Send each entry back exactly as given, pictures excluded.

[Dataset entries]
--- --- ---
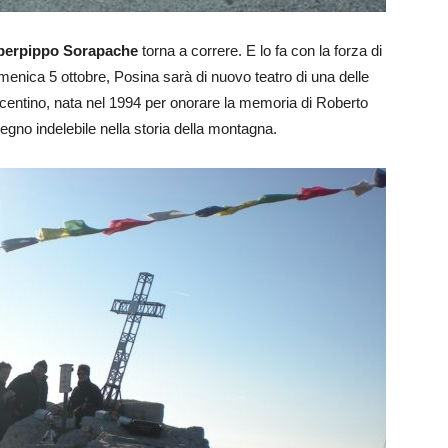
perpippo Sorapache
torna a correre. E lo fa con la forza di
nica 5 ottobre, Posina sarà di nuovo teatro di una delle
centino, nata nel 1994 per onorare la memoria di Roberto
egno indelebile nella storia della montagna.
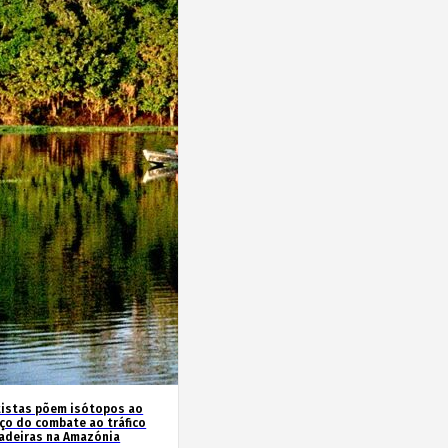
tistas põem isótopos ao
iço do combate ao tráfico
adeiras na Amazónia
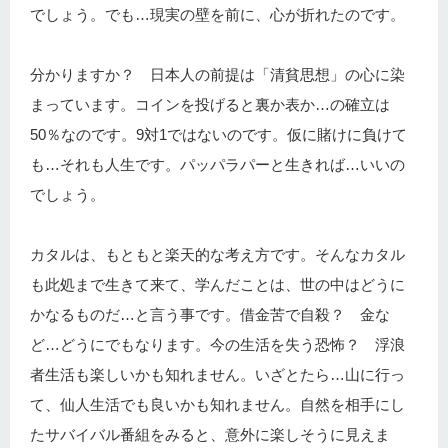
でしょう。でも…現実の壁を前に、心が折れたのです。
分かりますか？ 日本人の前提は「清貧思想」の心に染
まっています。コインを投げると裏か表か…の確立は
50％なのです。9対1ではないのです。仮に賭けに負けて
も…それも人生です。パッパラパーと生きれば…いいの
でしょう。
カタルは、もともと楽天的な考え方です。そんなカタル
も此処まで生きて来て、学んだことは、世の中はどうに
かなるものだ…と言う事です。借金苦で自殺？ 金な
ど…どうにでもなります。今の生活を失う恐怖？ 浮浪
者生活も楽しいかも知れません。いざとたら…山に行っ
て、仙人生活でも良いかも知れません。自然を相手にし
たサバイバル番組をみると、意外に楽しそうに見えま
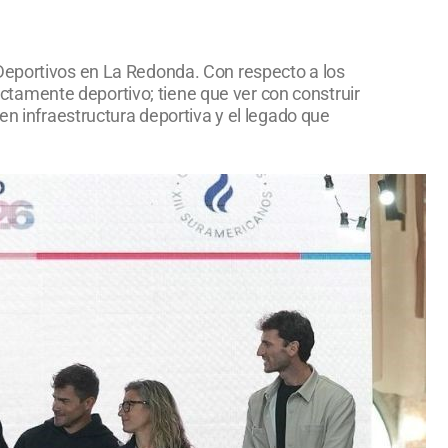
 Deportivos en La Redonda. Con respecto a los
tamente deportivo; tiene que ver con construir
en infraestructura deportiva y el legado que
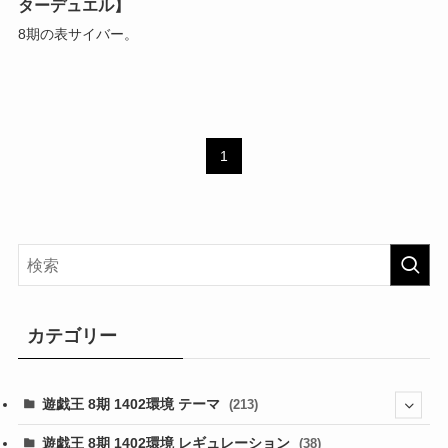
ターデュエル】
8期の表サイバー。
1
カテゴリー
遊戯王 8期 1402環境 テーマ
(213)
(76)
遊戯王 8期 1402環境 レギュレーション
(38)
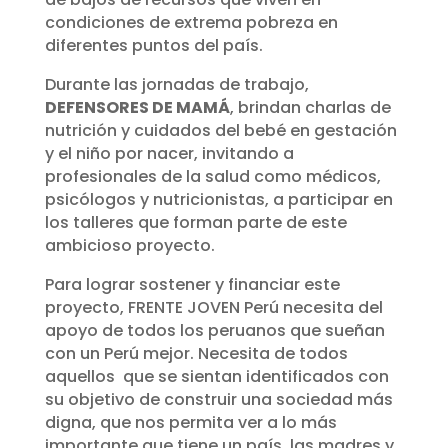
condiciones de extrema pobreza en
diferentes puntos del país.
Durante las jornadas de trabajo,
DEFENSORES DE MAMÁ
, brindan charlas de
nutrición y cuidados del bebé en gestación
y el niño por nacer, invitando a
profesionales de la salud como médicos,
psicólogos y nutricionistas, a participar en
los talleres que forman parte de este
ambicioso proyecto.
Para lograr sostener y financiar este
proyecto, FRENTE JOVEN Perú necesita del
apoyo de todos los peruanos que sueñan
con un Perú mejor. Necesita de todos
aquellos que se sientan identificados con
su objetivo de construir una sociedad más
digna, que nos permita ver a lo más
importante que tiene un país, las madres y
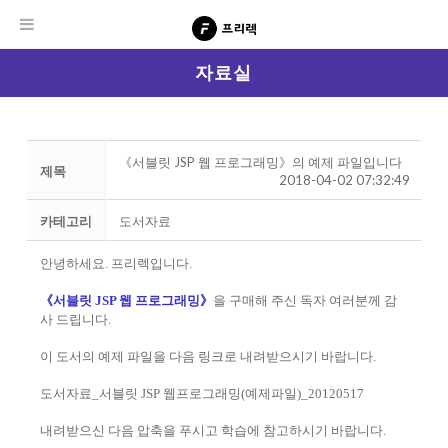
자료실
《서블릿 JSP 웹 프로그래밍》의 예제 파일입니다
제목
2018-04-02 07:32:49
카테고리
도서자료
안녕하세요. 프리렉입니다.
《서블릿 JSP 웹 프로그래밍》
을 구매해 주신 독자 여러분께 감
사 드립니다.
이 도서의 예제 파일을 다음 링크로 내려받으시기 바랍니다.
도서자료_서블릿 JSP 웹프로그래밍(예제파일)_20120517
내려받으신 다음 압축을 푸시고 학습에 참고하시기 바랍니다.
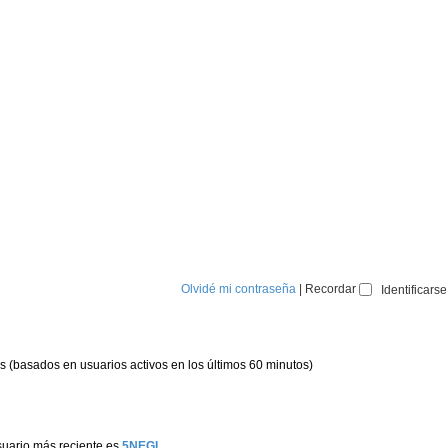
Olvidé mi contraseña
|
Recordar
os (basados en usuarios activos en los últimos 60 minutos)
suario más reciente es
5NEGI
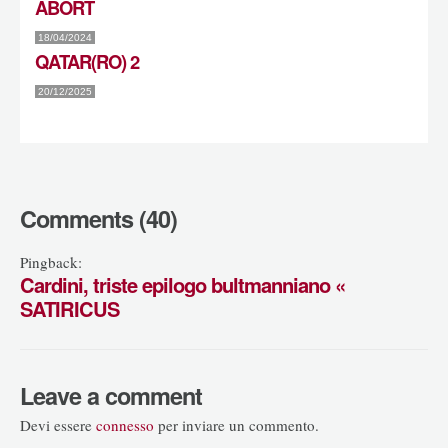
ABORT
18/04/2024
QATAR(RO) 2
20/12/2025
Comments (40)
Pingback:
Cardini, triste epilogo bultmanniano «
SATIRICUS
Leave a comment
Devi essere
connesso
per inviare un commento.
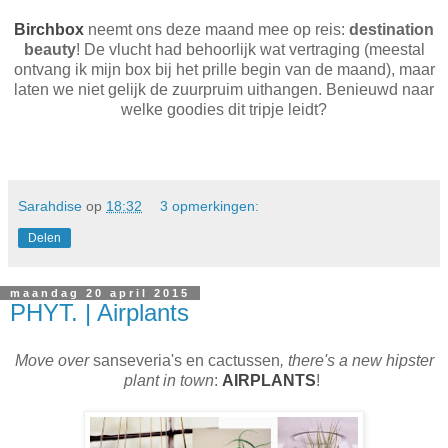
Birchbox
neemt ons deze maand mee op reis:
destination
beauty
! De vlucht had behoorlijk wat vertraging (meestal
ontvang ik mijn box bij het prille begin van de maand), maar
laten we niet gelijk de zuurpruim uithangen. Benieuwd naar
welke goodies dit tripje leidt?
Sarahdise
op
18:32
3 opmerkingen:
Delen
maandag 20 april 2015
PHYT. | Airplants
Move over
sanseveria's en cactussen
, there's a new hipster
plant in town
:
AIRPLANTS
!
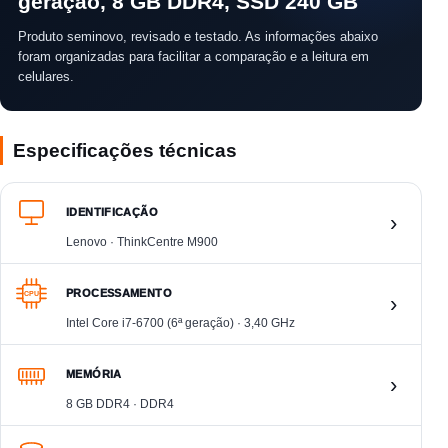
geração, 8 GB DDR4, SSD 240 GB
Produto seminovo, revisado e testado. As informações abaixo
foram organizadas para facilitar a comparação e a leitura em
celulares.
Especificações técnicas
IDENTIFICAÇÃO
›
Lenovo · ThinkCentre M900
PROCESSAMENTO
CPU
›
Intel Core i7-6700 (6ª geração) · 3,40 GHz
MEMÓRIA
›
8 GB DDR4 · DDR4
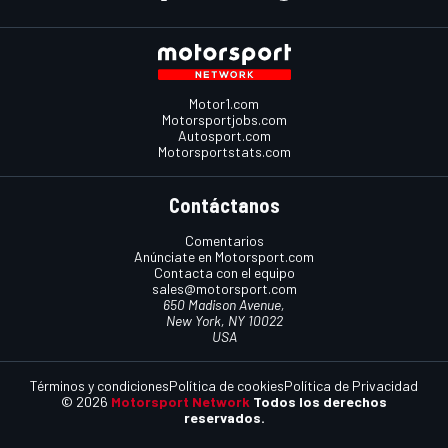
Motor1.com
Motorsportjobs.com
Autosport.com
Motorsportstats.com
Contáctanos
Comentarios
Anúnciate en Motorsport.com
Contacta con el equipo
sales@motorsport.com
650 Madison Avenue,
New York, NY 10022
USA
Términos y condiciones
Política de cookies
Política de Privacidad
© 2026
Motorsport Network
Todos los derechos
reservados.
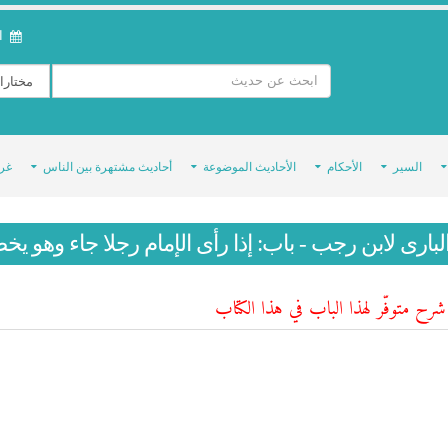
ال
السير
الأحكام
الأحاديث الموضوعة
أحاديث مشتهرة بين الناس
غر
لبارى لابن رجب - باب: إذا رأى الإمام رجلا جاء وهو 
رح متوفّر لهذا الباب في هذا الكتاب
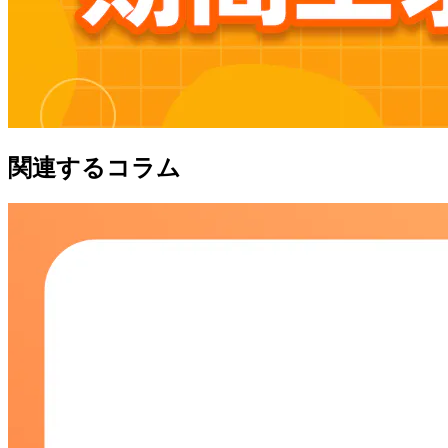
関連するコラム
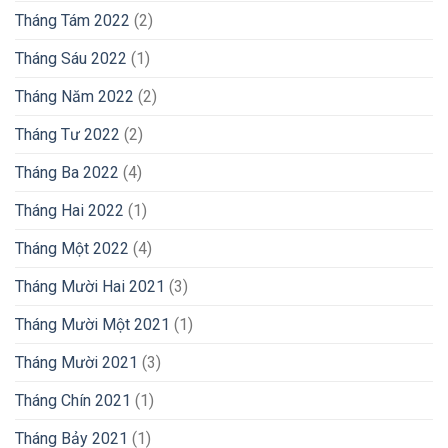
Tháng Tám 2022
(2)
Tháng Sáu 2022
(1)
Tháng Năm 2022
(2)
Tháng Tư 2022
(2)
Tháng Ba 2022
(4)
Tháng Hai 2022
(1)
Tháng Một 2022
(4)
Tháng Mười Hai 2021
(3)
Tháng Mười Một 2021
(1)
Tháng Mười 2021
(3)
Tháng Chín 2021
(1)
Tháng Bảy 2021
(1)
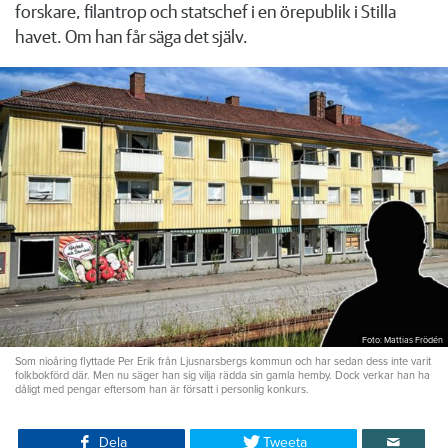
forskare, filantrop och statschef i en örepublik i Stilla
havet. Om han får säga det själv.
Foto: Mattias Frödén
Som nioåring flyttade Per Erik från Ljusnarsbergs kommun och har sedan dess inte varit
folkbokförd där. Men nu säger han sig vilja rädda sin gamla hemby. Dock verkar han ha
dåligt med pengar eftersom han är försatt i personlig konkurs.
Dela
Tweeta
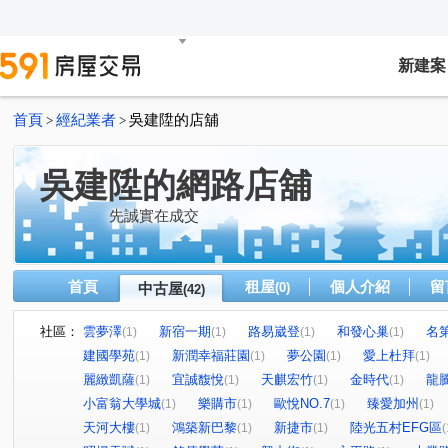
新建案
首頁
經紀業者
吳建陞的店舖
>
>
吳建陞的網路店舖
先誠實在成交
首頁
租屋
個人介紹
留
中古屋
(0)
(42)
社區：
雲夢澤
新宿一期
路易崴登
和發心巢
名
(1)
(1)
(1)
(1)
建國學苑
新潤幸福莊園
夢公園
愛上杜拜
(1)
(1)
(1)
(1)
麗緻凱薩
宜誠馥悅
天麒宏竹
金時代
龍
(1)
(1)
(1)
(1)
小富翁大學城
樂購市
歐悅NO.7
臻愛加州
(1)
(1)
(1)
(1)
天河大樓
鴻築新巴黎
新捷市
陸光五村EFG區
(1)
(1)
(1)
(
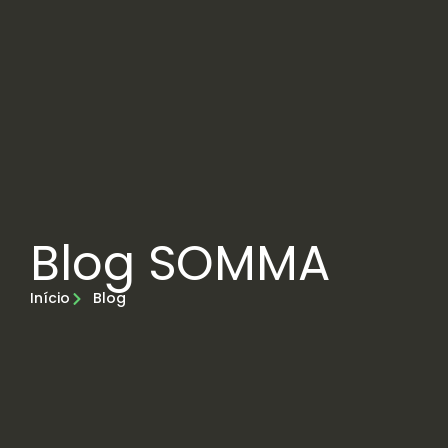
Blog SOMMA
Início
Blog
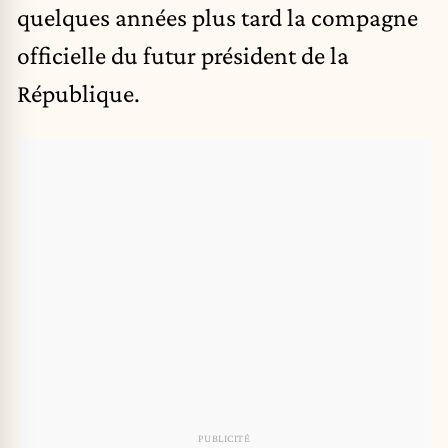
quelques années plus tard la compagne
officielle du futur président de la
République.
--- --- ---
## EXERCISE OUTPUT
perpippo Sorapache
torna a correre. E lo fa con la forza di
nica 5 ottobre, Posina sarà di nuovo teatro di una delle
centino, nata nel 1994 per onorare la memoria di Roberto
egno indelebile nella storia della montagna.
tistas põem isótopos ao
iço do combate ao tráfico
adeiras na Amazónia
でしょう。でも…現実の壁を前に、心が折れたのです。
分かりますか？ 日本人の前提は「清貧思想」の心に染
まっています。コインを投げると裏か表か…の確立は
50％なのです。9対1ではないのです。仮に賭けに負けて
も…それも人生です。パッパラパーと生きれば…いいの
でしょう。
カタルは、もともと楽天的な考え方です。そんなカタル
も此処まで生きて来て、学んだことは、世の中はどうに
かなるものだ…と言う事です。借金苦で自殺？ 金な
ど…どうにでもなります。今の生活を失う恐怖？ 浮浪
者生活も楽しいかも知れません。いざとたら…山に行っ
て、仙人生活でも良いかも知れません。自然を相手にし
たサバイバル番組をみると、意外に楽しそうに見えま
 Deportivos en La Redonda. Con respecto a los
tamente deportivo; tiene que ver con construir
en infraestructura deportiva y el legado que
ターデュエル】
8期の表サイバー。
1
カテゴリー
遊戯王 8期 1402環境 テーマ
(213)
(76)
遊戯王 8期 1402環境 レギュレーション
(38)
condiciones de extrema pobreza en
diferentes puntos del país.
Durante las jornadas de trabajo,
DEFENSORES DE MAMÁ
, brindan charlas de
nutrición y cuidados del bebé en gestación
y el niño por nacer, invitando a
profesionales de la salud como médicos,
psicólogos y nutricionistas, a participar en
los talleres que forman parte de este
ambicioso proyecto.
Para lograr sostener y financiar este
proyecto, FRENTE JOVEN Perú necesita del
apoyo de todos los peruanos que sueñan
con un Perú mejor. Necesita de todos
aquellos que se sientan identificados con
su objetivo de construir una sociedad más
digna, que nos permita ver a lo más
importante que tiene un país, las madres y
자료실
《서블릿 JSP 웹 프로그래밍》의 예제 파일입니다
제목
2018-04-02 07:32:49
카테고리
도서자료
안녕하세요. 프리렉입니다.
《서블릿 JSP 웹 프로그래밍》
을 구매해 주신 독자 여러분께 감
사 드립니다.
이 도서의 예제 파일을 다음 링크로 내려받으시기 바랍니다.
도서자료_서블릿 JSP 웹프로그래밍(예제파일)_20120517
내려받으신 다음 압축을 푸시고 학습에 참고하시기 바랍니다.
Olvidé mi contraseña
|
Recordar
os (basados en usuarios activos en los últimos 60 minutos)
suario más reciente es
5NEGI
ABORT
18/04/2024
QATAR(RO) 2
20/12/2025
Comments (40)
Pingback:
Cardini, triste epilogo bultmanniano «
SATIRICUS
Leave a comment
Devi essere
connesso
per inviare un commento.
Birchbox
neemt ons deze maand mee op reis:
destination
beauty
! De vlucht had behoorlijk wat vertraging (meestal
ontvang ik mijn box bij het prille begin van de maand), maar
laten we niet gelijk de zuurpruim uithangen. Benieuwd naar
welke goodies dit tripje leidt?
Sarahdise
op
18:32
3 opmerkingen:
Delen
maandag 20 april 2015
PHYT. | Airplants
Move over
sanseveria's en cactussen
, there's a new hipster
plant in town
:
AIRPLANTS
!
geração, 8 GB DDR4, SSD 240 GB
Produto seminovo, revisado e testado. As informações abaixo
foram organizadas para facilitar a comparação e a leitura em
celulares.
Especificações técnicas
IDENTIFICAÇÃO
›
Lenovo · ThinkCentre M900
PROCESSAMENTO
CPU
›
Intel Core i7-6700 (6ª geração) · 3,40 GHz
MEMÓRIA
›
8 GB DDR4 · DDR4
Motor1.com
Motorsportjobs.com
Autosport.com
Motorsportstats.com
Contáctanos
Comentarios
Anúnciate en Motorsport.com
Contacta con el equipo
sales@motorsport.com
650 Madison Avenue,
New York, NY 10022
USA
Términos y condiciones
Política de cookies
Política de Privacidad
© 2026
Motorsport Network
Todos los derechos
reservados.
ال
السير
الأحكام
الأحاديث الموضوعة
أحاديث مشتهرة بين الناس
غر
لبارى لابن رجب - باب: إذا رأى الإمام رجلا جاء وهو 
رح متوفّر لهذا الباب في هذا الكتاب
関連するコラム
Tháng Tám 2022
(2)
Tháng Sáu 2022
(1)
Tháng Năm 2022
(2)
Tháng Tư 2022
(2)
Tháng Ba 2022
(4)
Tháng Hai 2022
(1)
Tháng Một 2022
(4)
Tháng Mười Hai 2021
(3)
Tháng Mười Một 2021
(1)
Tháng Mười 2021
(3)
Tháng Chín 2021
(1)
Tháng Bảy 2021
(1)
forskare, filantrop och statschef i en örepublik i Stilla
havet. Om han får säga det själv.
Foto: Mattias Frödén
Som nioåring flyttade Per Erik från Ljusnarsbergs kommun och har sedan dess inte varit
folkbokförd där. Men nu säger han sig vilja rädda sin gamla hemby. Dock verkar han ha
dåligt med pengar eftersom han är försatt i personlig konkurs.
Dela
Tweeta
新建案
首頁
經紀業者
吳建陞的店舖
>
>
吳建陞的網路店舖
先誠實在成交
首頁
租屋
個人介紹
留
中古屋
(0)
(42)
社區：
雲夢澤
新宿一期
路易崴登
和發心巢
名
(1)
(1)
(1)
(1)
建國學苑
新潤幸福莊園
夢公園
愛上杜拜
(1)
(1)
(1)
(1)
麗緻凱薩
宜誠馥悅
天麒宏竹
金時代
龍
(1)
(1)
(1)
(1)
小富翁大學城
樂購市
歐悅NO.7
臻愛加州
(1)
(1)
(1)
(1)
天河大樓
鴻築新巴黎
新捷市
陸光五村EFG區
(1)
(1)
(1)
(
Blog SOMMA
Início
Blog
quelques années plus tard la compagne
officielle du futur président de la
République.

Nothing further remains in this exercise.